When building a shipping container home its important to look at the initial location and how you can blend and use the environment to your advantage. In this case you will see several green ideas that work very well in using nature to assist rather than hinder. Everything from rainwater harvesting and grey water treatment to using bladed windows on both sides of the container to allow natural airflow and light into the building. Initially the costs may be a bit higher than conventional home building but long term your looking at a home that needs no artificial light during daylight hours and its natural cooling means that air conditioning isn’t needed either. A video well worth watching for ideas on how to build a green shipping container home.
One of the things that often gets overlooked is the cooling systems on shipping container homes and its one of the reasons that puts many people off having one in hot climates. But if you take the picture above you can see the utilization of several natural ways to cool a building.
A- Is using a ducting system to allow hot air out and cold air into a building which could be utilized on a multiple stacked container home by adding ducting to the exterior rear of the building. You will also notice they have added ceiling ducting to help drive the hot air out.
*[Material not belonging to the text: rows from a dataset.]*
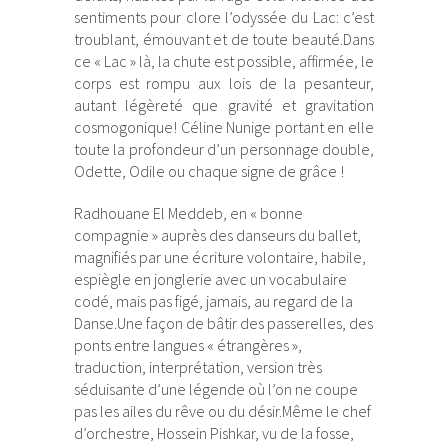
sentiments pour clore l’odyssée du Lac: c’est
troublant, émouvant et de toute beauté.Dans
ce « Lac » là, la chute est possible, affirmée, le
corps est rompu aux lois de la pesanteur,
autant légèreté que gravité et gravitation
cosmogonique! Céline Nunige portant en elle
toute la profondeur d’un personnage double,
Odette, Odile ou chaque signe de grâce !
Radhouane El Meddeb, en « bonne
compagnie » auprès des danseurs du ballet,
magnifiés par une écriture volontaire, habile,
espiègle en jonglerie avec un vocabulaire
codé, mais pas figé, jamais, au regard de la
Danse.Une façon de bâtir des passerelles, des
ponts entre langues « étrangères »,
traduction, interprétation, version très
séduisante d’une légende où l’on ne coupe
pas les ailes du rêve ou du désir.Même le chef
d’orchestre, Hossein Pishkar, vu de la fosse,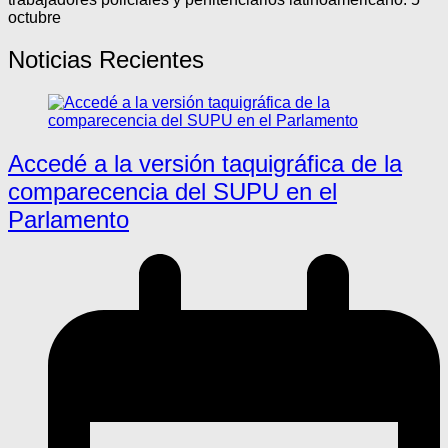
octubre
Noticias Recientes
Accedé a la versión taquigráfica de la
comparecencia del SUPU en el
Parlamento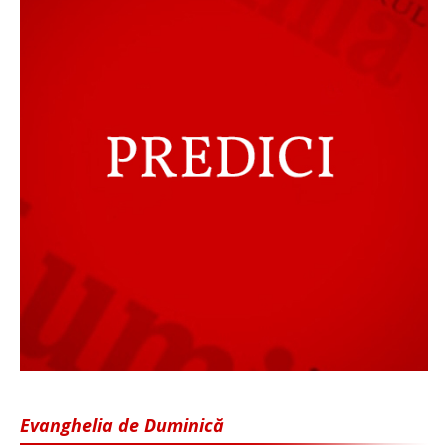
Evanghelia de Duminică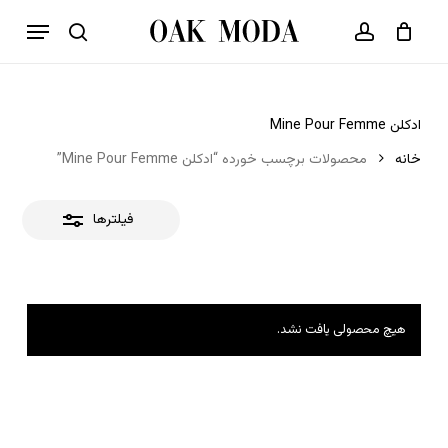
p
فهرست
o
بستن
حساب کاربری
سبد خرید
جستجو
بستن
n
فیلترها
t
ادکلن Mine Pour Femme
خانه
محصولات برچسب خورده “ادکلن Mine Pour Femme”
فیلترها
هیچ محصولی یافت نشد.
هیچ محصولی در سبد خرید نیست.
بازگشت به فروشگاه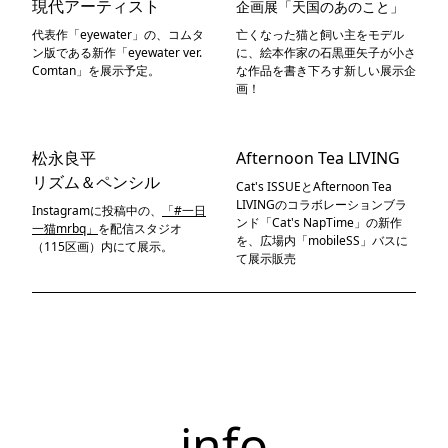
現代アーティスト
企画展「天国のあのこと」
代表作「eyewater」の、コムタ
亡くなった猫と飼い主をモデル
ン版である新作「eyewater ver.
に、絵本作家の石黒亜矢子が小さ
Comtan」を展示予定。
な作品を書き下ろす新しい展示企
画！
松永良平
Afternoon Tea LIVING
リズム＆ペンシル
Cat's ISSUEとAfternoon Tea
LIVINGのコラボレーションブラ
Instagramに投稿中の、
「#一日
ンド「Cat's NapTime」の新作
一猫mrbq」
を配信スタジオ
を、広場内「mobileSS」バスに
（115区画）内にて展示。
て展示販売
info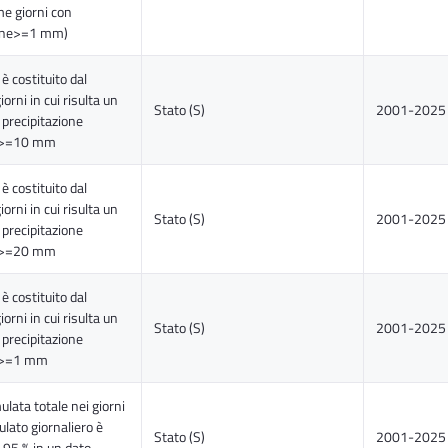
me giorni con
ione>=1 mm)
 è costituito dal
orni in cui risulta un
Stato (S)
2001-2025
 precipitazione
o >=10 mm
 è costituito dal
orni in cui risulta un
Stato (S)
2001-2025
 precipitazione
o >=20 mm
 è costituito dal
orni in cui risulta un
Stato (S)
2001-2025
 precipitazione
o >=1 mm
ulata totale nei giorni
mulato giornaliero è
Stato (S)
2001-2025
l 95 % in un dato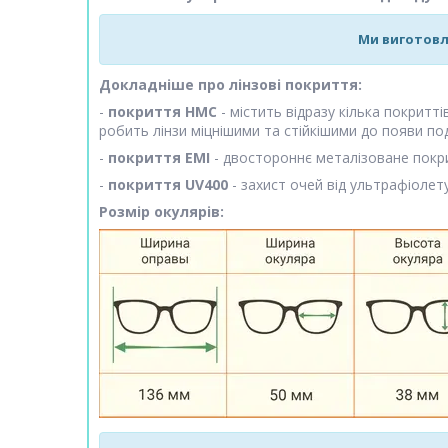
Ми виготовл
Докладніше про лінзові покриття:
-
покриття HMC
- містить відразу кілька покритт
робить лінзи міцнішими та стійкішими до появи по
-
покриття EMI
- двостороннє металізоване покри
-
покриття UV400
- захист очей від ультрафіолету
Розмір окулярів: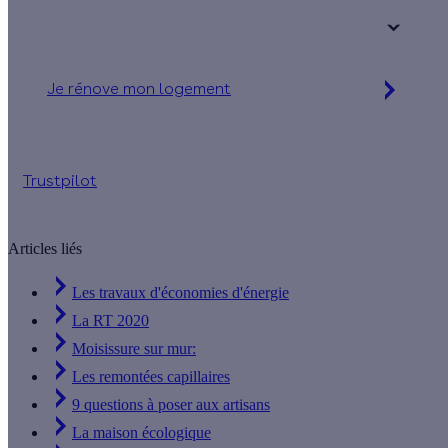
+ de 15 ans
Je rénove mon logement
Jusqu'à 90 % d'aides financières
Trustpilot
Articles liés
Les travaux d'économies d'énergie
La RT 2020
Moisissure sur mur:
Les remontées capillaires
9 questions à poser aux artisans
La maison écologique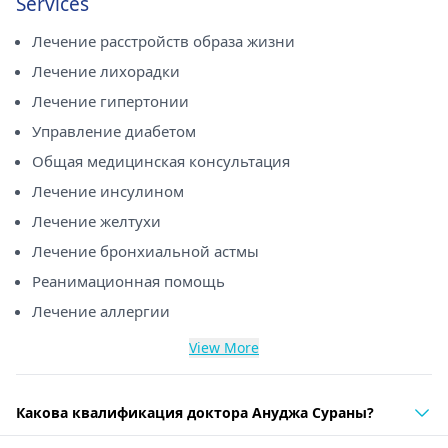
Services
Лечение расстройств образа жизни
Лечение лихорадки
Лечение гипертонии
Управление диабетом
Общая медицинская консультация
Лечение инсулином
Лечение желтухи
Лечение бронхиальной астмы
Реанимационная помощь
Лечение аллергии
View More
Какова квалификация доктора Ануджа Сураны?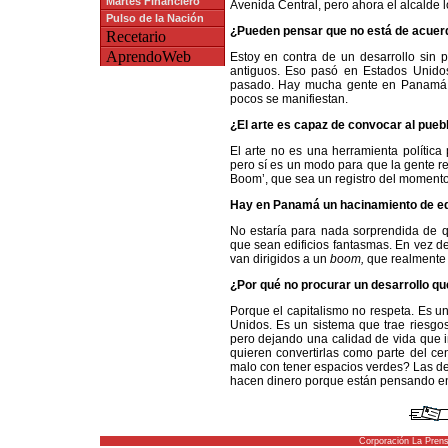
Martes Financiero
Avenida Central, pero ahora el alcalde 
Pulso de la Nación
¿Pueden pensar que no está de acuerdo
Recetario
AprendoWeb
Estoy en contra de un desarrollo sin p
antiguos. Eso pasó en Estados Unidos
pasado. Hay mucha gente en Panamá 
pocos se manifiestan.
¿El arte es capaz de convocar al pueb
El arte no es una herramienta política
pero sí es un modo para que la gente re
Boom’, que sea un registro del momento
Hay en Panamá un hacinamiento de edif
No estaría para nada sorprendida de
que sean edificios fantasmas. En vez de 
van dirigidos a un
boom,
que realmente 
¿Por qué no procurar un desarrollo qu
Porque el capitalismo no respeta. Es 
Unidos. Es un sistema que trae riesgos
pero dejando una calidad de vida que i
quieren convertirlas como parte del ce
malo con tener espacios verdes? Las de
hacen dinero porque están pensando e
Corporación La Pren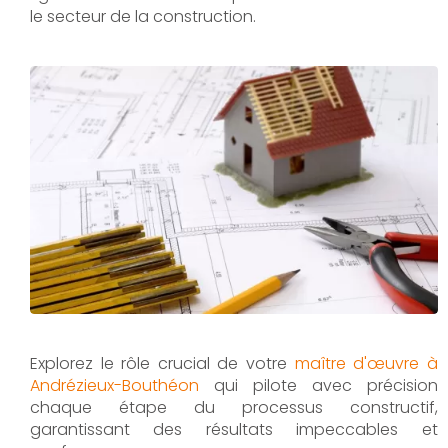
le secteur de la construction.
Explorez le rôle crucial de votre
maître d'œuvre à
Andrézieux-Bouthéon
qui pilote avec précision
chaque étape du processus constructif,
garantissant des résultats impeccables et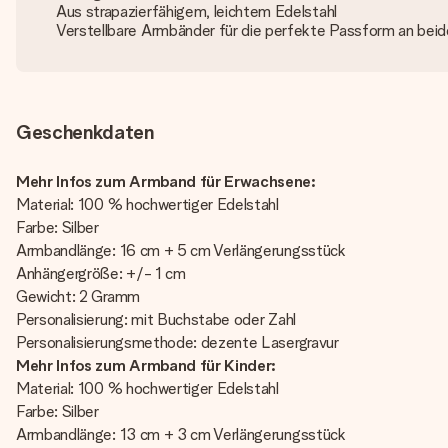
Aus strapazierfähigem, leichtem Edelstahl
Verstellbare Armbänder für die perfekte Passform an bei
Geschenkdaten
Mehr Infos zum Armband für Erwachsene:
Material: 100 % hochwertiger Edelstahl
Farbe: Silber
Armbandlänge: 16 cm + 5 cm Verlängerungsstück
Anhängergröße: +/- 1 cm
Gewicht: 2 Gramm
Personalisierung: mit Buchstabe oder Zahl
Personalisierungsmethode: dezente Lasergravur
Mehr Infos zum Armband für Kinder:
Material: 100 % hochwertiger Edelstahl
Farbe: Silber
Armbandlänge: 13 cm + 3 cm Verlängerungsstück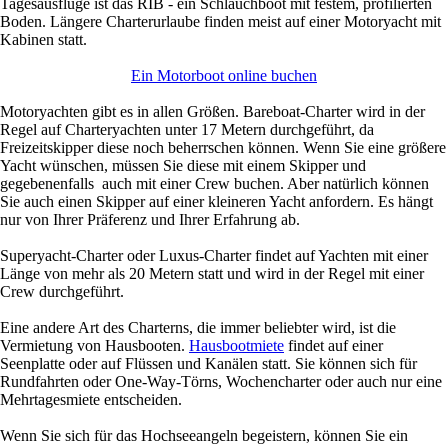
Tagesausflüge ist das RIB - ein Schlauchboot mit festem, profilierten
Boden. Längere Charterurlaube finden meist auf einer Motoryacht mit
Kabinen statt.
Ein Motorboot online buchen
Motoryachten gibt es in allen Größen. Bareboat-Charter wird in der
Regel auf Charteryachten unter 17 Metern durchgeführt, da
Freizeitskipper diese noch beherrschen können. Wenn Sie eine größere
Yacht wünschen, müssen Sie diese mit einem Skipper und
gegebenenfalls auch mit einer Crew buchen. Aber natürlich können
Sie auch einen Skipper auf einer kleineren Yacht anfordern. Es hängt
nur von Ihrer Präferenz und Ihrer Erfahrung ab.
Superyacht-Charter oder Luxus-Charter findet auf Yachten mit einer
Länge von mehr als 20 Metern statt und wird in der Regel mit einer
Crew durchgeführt.
Eine andere Art des Charterns, die immer beliebter wird, ist die
Vermietung von Hausbooten.
Hausbootmiete
findet auf einer
Seenplatte oder auf Flüssen und Kanälen statt. Sie können sich für
Rundfahrten oder One-Way-Törns, Wochencharter oder auch nur eine
Mehrtagesmiete entscheiden.
Wenn Sie sich für das Hochseeangeln begeistern, können Sie ein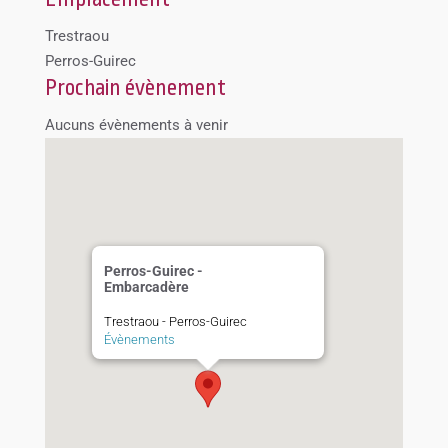
Trestraou
Perros-Guirec
Prochain évènement
Aucuns évènements à venir
Perros-Guirec -
Embarcadère
Trestraou - Perros-Guirec
Évènements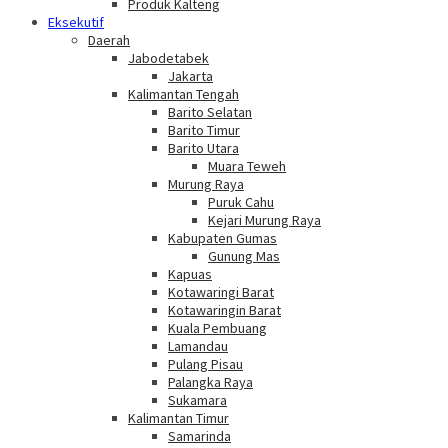
Produk Kalteng
Eksekutif
Daerah
Jabodetabek
Jakarta
Kalimantan Tengah
Barito Selatan
Barito Timur
Barito Utara
Muara Teweh
Murung Raya
Puruk Cahu
Kejari Murung Raya
Kabupaten Gumas
Gunung Mas
Kapuas
Kotawaringi Barat
Kotawaringin Barat
Kuala Pembuang
Lamandau
Pulang Pisau
Palangka Raya
Sukamara
Kalimantan Timur
Samarinda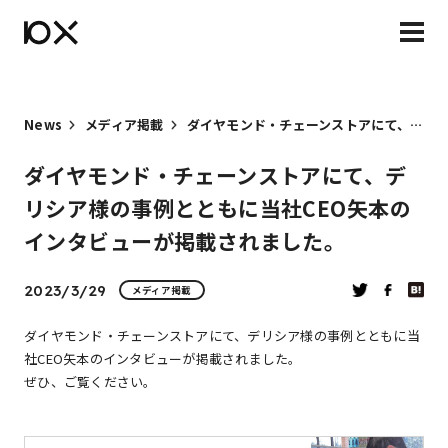
News
メディア掲載
ダイヤモンド・チェーンストアにて、デリシア様の事例とともに当社CEO矢本のインタビューが掲載されました。
ダイヤモンド・チェーンストアにて、デ
リシア様の事例とともに当社CEO矢本の
インタビューが掲載されました。
2023/3/29
メディア掲載
ダイヤモンド・チェーンストアにて、デリシア様の事例とともに当
社CEO矢本のインタビューが掲載されました。
ぜひ、ご覧ください。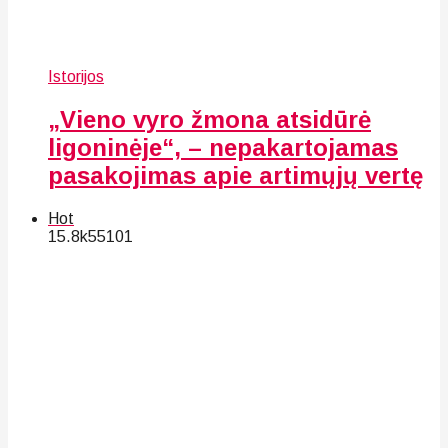
Istorijos
„Vieno vyro žmona atsidūrė
ligoninėje“, – nepakartojamas
pasakojimas apie artimųjų vertę
Hot
15.8k
55
101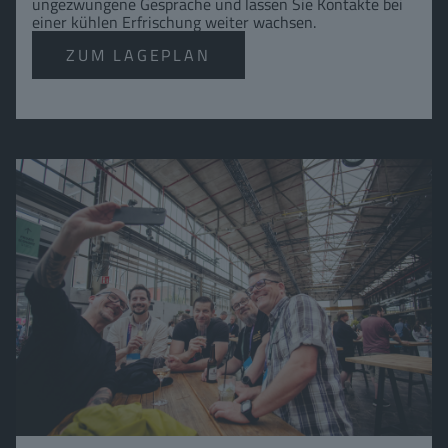
ungezwungene Gespräche und lassen Sie Kontakte bei
einer kühlen Erfrischung weiter wachsen.
ZUM LAGEPLAN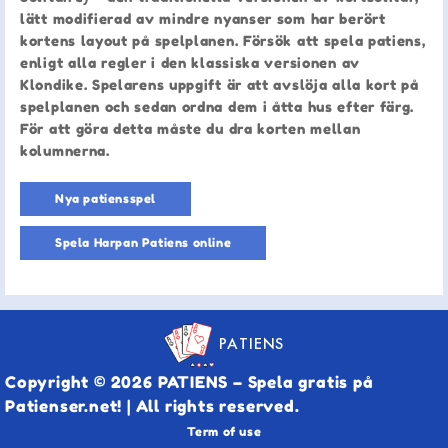
lätt modifierad av mindre nyanser som har berört
kortens layout på spelplanen. Försök att spela patiens,
enligt alla regler i den klassiska versionen av
Klondike. Spelarens uppgift är att avslöja alla kort på
spelplanen och sedan ordna dem i åtta hus efter färg.
För att göra detta måste du dra korten mellan
kolumnerna.
Nya patiensspel
Spela Harpan Patiens online
PATIENS
Copyright © 2026 PATIENS – Spela gratis på
Patienser.net! | All rights reserved.
Term of use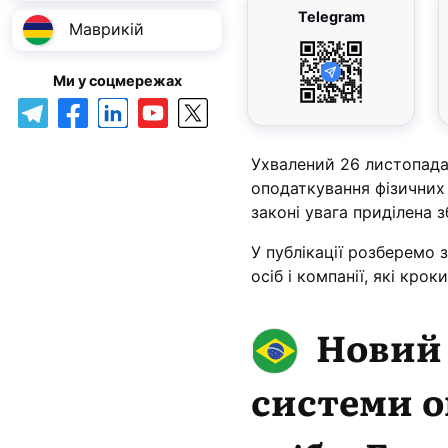
Telegram
Маврикій
Ми у соцмережах
Ухвалений 26 листопада
оподаткування фізичних 
законі увага приділена 
У публікації розберемо 
осіб і компанії, які кро
Новий 
системи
B- As hot air naturally rises you can see from the sketch that creating a vent at the tip of your secondary roof (adding a secondary roof to shipping container homes drastically helps reduce heat build up as it provides shade) helps let the hot air build up out but even this is assisted by the ventilation ducts to help keep cooler air running along the inside of the roof.
C- The one that may seem obvious but I haven’t seen utilized in most of the designs I have seen is vented windows. As you can see the cool air flows into the property while the hot air travels along the ceiling and out.
These may not be ideal solutions in all locations and due to the extra costs of installation I would look at the general wind conditions of where your planning your container home and if this technology will work for the property or not. Another idea if very “breezy” for cooling is using the pitched roof for gathering cold air and forcing it into the property at a low level and thus allowing full use of the roof space you install for cooling.